The melanomas are usually benign and grow very slowly, although in a small number of horses they can be annoying and ultimately can be fatal. Typical candidates are grey horses older than 5 or 6 years old and approximately 80% of all grey horses will develop a melanoma when they are over 15 years old. Usually they are noticed as firm, grey or black growths on one of the following body areas :
- under the tail and around the anus
- on the head below the ear and behind the jaw bone
- sometimes on the genitalia
- less frequently on the limbs and neck
- occasionally on the eyelid or within the eye
Often owners will notice a small solitary nodule beneath the skin but over time, sometimes many years, other nodules may appear and the growths join up to form a multi-nodular mass that may ulcerate through the skin.
Melanomas around the tail and anus may become ulcerated and keeping these areas clean and hygienic is important. In addition, effective fly control in the summer months can help.
Types of melanomas
Melanomas are caused by a disturbance in melanin metabolism, but it is difficult to predict how a particular nodule is going to progress over time.
The vast majority of melanomas remain benign throughout the life of the horse and grow slowly over a number of years. They rarely spread, although the lump itself may increase in size and become a problem in some areas.
The less common sequence of events is that the slow-growing melanoma suddenly becomes malignant and spreads via the blood or lymph to other sites within the body such as the liver, spleen and lungs.
Very rarely, melanomas can be malignant as soon as they form and in these unfortunate cases, the condition progresses rapidly.

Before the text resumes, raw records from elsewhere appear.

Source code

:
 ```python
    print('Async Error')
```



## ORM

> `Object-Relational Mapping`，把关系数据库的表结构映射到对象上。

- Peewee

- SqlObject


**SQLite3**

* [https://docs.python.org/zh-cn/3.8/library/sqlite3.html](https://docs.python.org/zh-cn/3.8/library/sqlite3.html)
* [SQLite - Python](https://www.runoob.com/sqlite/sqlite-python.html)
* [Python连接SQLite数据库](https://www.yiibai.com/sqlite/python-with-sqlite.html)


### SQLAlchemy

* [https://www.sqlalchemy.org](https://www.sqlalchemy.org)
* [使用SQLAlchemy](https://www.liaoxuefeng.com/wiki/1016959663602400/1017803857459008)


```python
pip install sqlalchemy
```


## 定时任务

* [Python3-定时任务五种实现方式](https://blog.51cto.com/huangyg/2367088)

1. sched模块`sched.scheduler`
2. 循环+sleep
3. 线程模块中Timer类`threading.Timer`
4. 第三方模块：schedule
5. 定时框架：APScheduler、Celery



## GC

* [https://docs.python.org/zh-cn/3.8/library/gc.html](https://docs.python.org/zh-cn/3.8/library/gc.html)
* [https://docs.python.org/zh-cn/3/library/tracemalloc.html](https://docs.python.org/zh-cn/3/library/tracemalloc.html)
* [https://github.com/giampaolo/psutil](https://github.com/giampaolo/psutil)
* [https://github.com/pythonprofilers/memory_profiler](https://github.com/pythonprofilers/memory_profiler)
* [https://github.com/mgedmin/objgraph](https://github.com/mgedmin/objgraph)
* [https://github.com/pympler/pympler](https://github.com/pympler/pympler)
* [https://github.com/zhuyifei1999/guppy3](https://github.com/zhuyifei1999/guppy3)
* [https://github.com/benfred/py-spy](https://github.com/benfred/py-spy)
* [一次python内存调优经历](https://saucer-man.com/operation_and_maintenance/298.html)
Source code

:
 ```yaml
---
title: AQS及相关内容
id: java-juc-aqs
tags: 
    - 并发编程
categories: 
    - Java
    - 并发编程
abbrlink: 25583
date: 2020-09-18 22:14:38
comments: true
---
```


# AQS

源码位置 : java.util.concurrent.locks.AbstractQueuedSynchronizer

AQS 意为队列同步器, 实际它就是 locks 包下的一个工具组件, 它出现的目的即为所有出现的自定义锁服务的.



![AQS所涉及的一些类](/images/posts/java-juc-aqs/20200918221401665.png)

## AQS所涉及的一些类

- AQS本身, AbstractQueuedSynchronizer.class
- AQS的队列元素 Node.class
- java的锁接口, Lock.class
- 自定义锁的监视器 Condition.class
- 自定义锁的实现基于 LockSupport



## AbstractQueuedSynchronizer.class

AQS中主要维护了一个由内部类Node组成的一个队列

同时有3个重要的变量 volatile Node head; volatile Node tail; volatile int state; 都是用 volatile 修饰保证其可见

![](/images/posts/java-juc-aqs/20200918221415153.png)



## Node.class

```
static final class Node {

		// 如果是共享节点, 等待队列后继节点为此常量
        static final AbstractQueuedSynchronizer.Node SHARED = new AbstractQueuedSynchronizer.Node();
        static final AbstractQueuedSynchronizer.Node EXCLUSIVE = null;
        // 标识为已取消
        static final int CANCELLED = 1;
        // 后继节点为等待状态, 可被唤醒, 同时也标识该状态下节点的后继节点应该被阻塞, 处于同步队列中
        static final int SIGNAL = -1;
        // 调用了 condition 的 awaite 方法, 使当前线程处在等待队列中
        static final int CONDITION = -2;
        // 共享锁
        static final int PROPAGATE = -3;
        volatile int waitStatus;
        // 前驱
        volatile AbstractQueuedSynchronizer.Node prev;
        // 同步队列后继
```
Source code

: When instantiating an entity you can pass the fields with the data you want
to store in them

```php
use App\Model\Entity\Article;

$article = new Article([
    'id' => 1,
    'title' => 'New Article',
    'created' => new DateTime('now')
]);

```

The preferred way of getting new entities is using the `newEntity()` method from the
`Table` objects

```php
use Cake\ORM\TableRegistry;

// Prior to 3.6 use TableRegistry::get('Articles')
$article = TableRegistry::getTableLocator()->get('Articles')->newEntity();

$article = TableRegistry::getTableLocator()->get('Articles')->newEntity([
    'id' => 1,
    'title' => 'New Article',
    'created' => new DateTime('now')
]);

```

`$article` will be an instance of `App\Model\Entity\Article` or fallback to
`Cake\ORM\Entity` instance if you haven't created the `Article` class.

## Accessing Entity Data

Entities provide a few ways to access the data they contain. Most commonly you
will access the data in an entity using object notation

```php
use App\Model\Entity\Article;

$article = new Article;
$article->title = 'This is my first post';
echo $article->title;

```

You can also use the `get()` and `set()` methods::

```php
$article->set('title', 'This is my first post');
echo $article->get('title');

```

Treatment varies according to the type of the melanoma. Over the years several different types of treatment have been tried, with varying levels of success. Surgery can be used for small solitary nodules but this is not always an option due to the size and position of the growth.
Cryosurgery , radiotherapy, chemotherapy and injections of BCG vaccine into the melanoma have all had mixed results. A practical, successful and reliable method of treating melanomas is yet to be found.